**INFORMATION PROVIDED:**
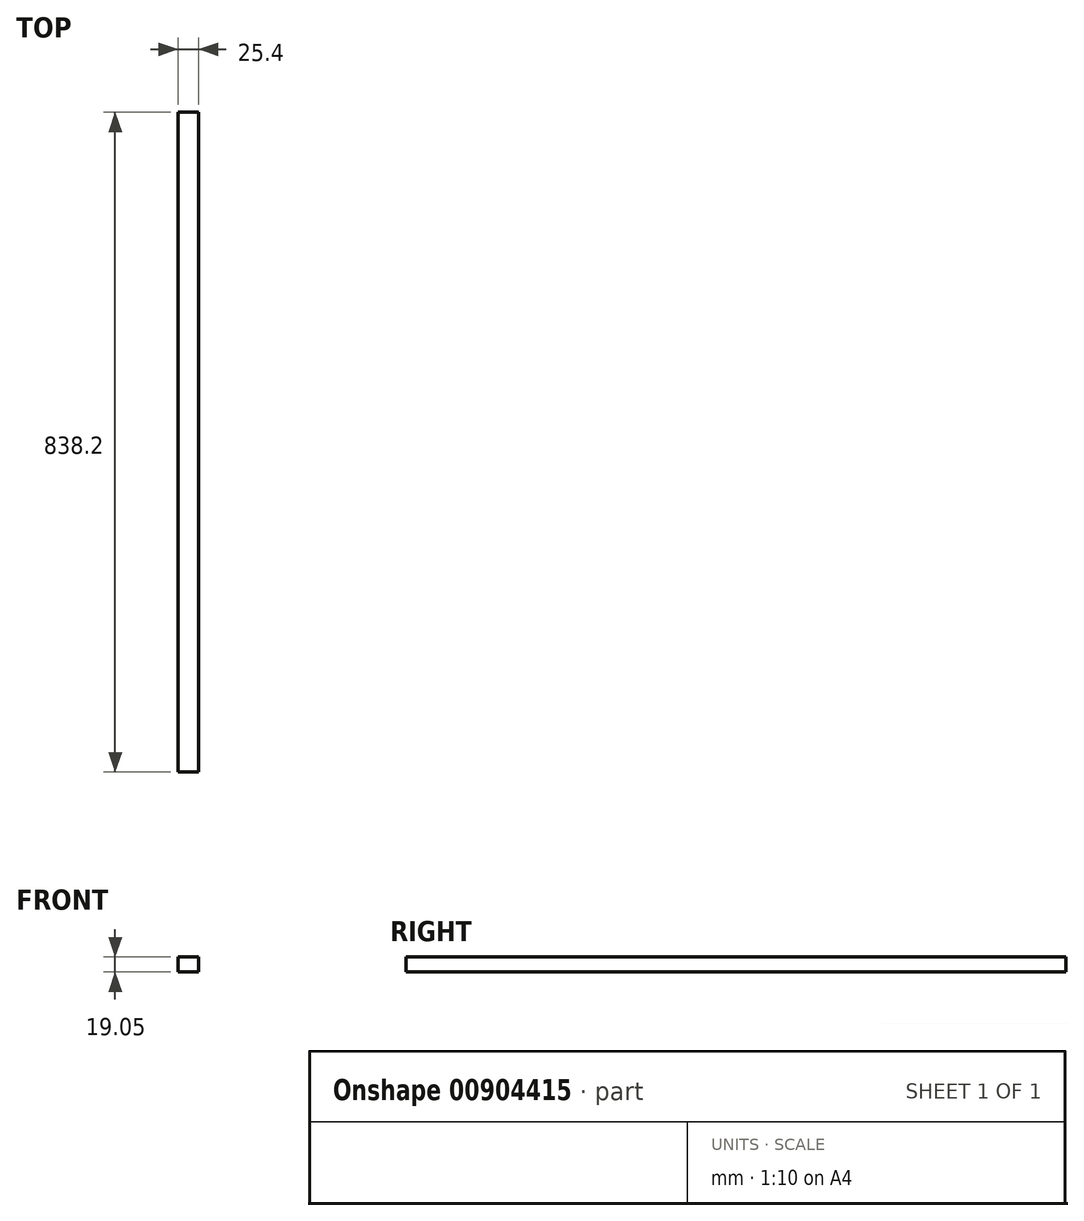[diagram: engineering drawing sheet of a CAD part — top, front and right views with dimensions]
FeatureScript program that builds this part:
annotation { "Feature Type Name" : "Feature", "Feature Type Description" : "" }
export const myFeature = defineFeature(function(context is Context, id is Id, definition is map)
    precondition{}
    {
        {
            var Q0;
            Q0=qCreatedBy(makeId("Top.planeOp"),FACE);
            var sketch = newSketch(context, id + "F0", { "sketchPlane" : qUnion([Q0])});
            skLineSegment(sketch, "E0.bottom", {"start": v(0, 0) * mm, "end": v(25.4, 0) * mm});
            skLineSegment(sketch, "E0.top", {"start": v(0, 838.2) * mm, "end": v(25.4, 838.2) * mm});
            skLineSegment(sketch, "E0.left", {"start": v(0, 0) * mm, "end": v(0, 838.2) * mm});
            skLineSegment(sketch, "E0.right", {"start": v(25.4, 0) * mm, "end": v(25.4, 838.2) * mm});
            skSolve(sketch);
        }
        {
            var Q0;
            Q0 = qSketchRegion(id + "F0", true);
            extrude(context, id + "F1", {"entities" : qUnion([Q0]), "depth" : 19.05 * mm, "offsetDistance" : 25.4 * mm});
        }
    });
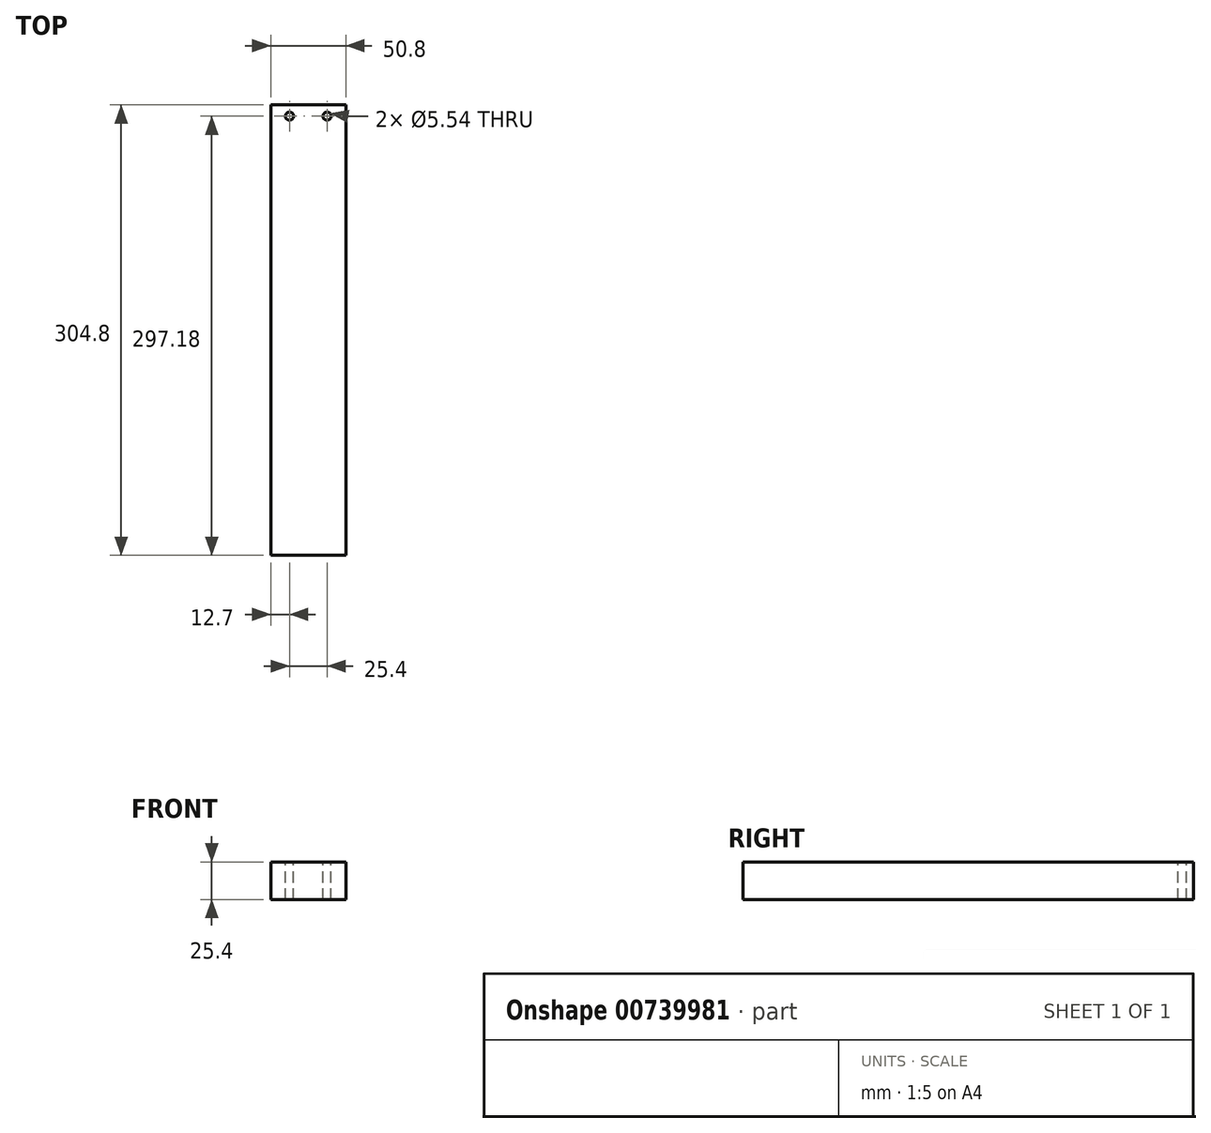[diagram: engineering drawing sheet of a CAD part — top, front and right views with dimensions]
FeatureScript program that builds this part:
annotation { "Feature Type Name" : "Feature", "Feature Type Description" : "" }
export const myFeature = defineFeature(function(context is Context, id is Id, definition is map)
    precondition{}
    {
        {
            var Q0;
            Q0=qCreatedBy(makeId("Front.planeOp"),FACE);
            var sketch = newSketch(context, id + "F0", { "sketchPlane" : qUnion([Q0])});
            skLineSegment(sketch, "E0.bottom", {"start": v(0, 0) * mm, "end": v(50.8, 0) * mm});
            skLineSegment(sketch, "E0.top", {"start": v(0, 25.4) * mm, "end": v(50.8, 25.4) * mm});
            skLineSegment(sketch, "E0.left", {"start": v(0, 0) * mm, "end": v(0, 25.4) * mm});
            skLineSegment(sketch, "E0.right", {"start": v(50.8, 0) * mm, "end": v(50.8, 25.4) * mm});
            skSolve(sketch);
        }
        {
            var Q0;
            Q0 = qSketchRegion(id + "F0", true);
            extrude(context, id + "F1", {"entities" : qUnion([Q0]), "depth" : 304.8 * mm, "offsetDistance" : 25.4 * mm});
        }
        {
            var Q0;
            Q0=makeQuery(id+"F1.opExtrude","SWEPT_FACE",FACE,{"disambiguationData":[OSD([sQuery(id+"F0.wireOp",EDGE,"E0.top")])]});
            var sketch = newSketch(context, id + "F2", { "sketchPlane" : qUnion([Q0])});
            skCircle(sketch, "E1", {"center": v(38.1, -7.62) * mm, "radius": 2.77 * mm});
            skCircle(sketch, "E2", {"center": v(12.7, -7.62) * mm, "radius": 2.77 * mm});
            skSolve(sketch);
        }
        {
            var Q0;
            Q0 = qSketchRegion(id + "F2", true);
            extrude(context, id + "F3", {"entities" : qUnion([Q0]), "operationType" : NewBodyOperationType.REMOVE, "endBound" : BoundingType.THROUGH_ALL, "oppositeDirection" : true, "depth" : 25.4 * mm, "offsetDistance" : 25.4 * mm});
        }
    });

**CHALLENGE:** Which lines in the rows above contain the string "makeId", with case matching exactly? Pick out each one and copy it in full.

**TASK SOLUTION:**
            Q0=qCreatedBy(makeId("Top.planeOp"),FACE);
            Q0=qCreatedBy(makeId("Front.planeOp"),FACE);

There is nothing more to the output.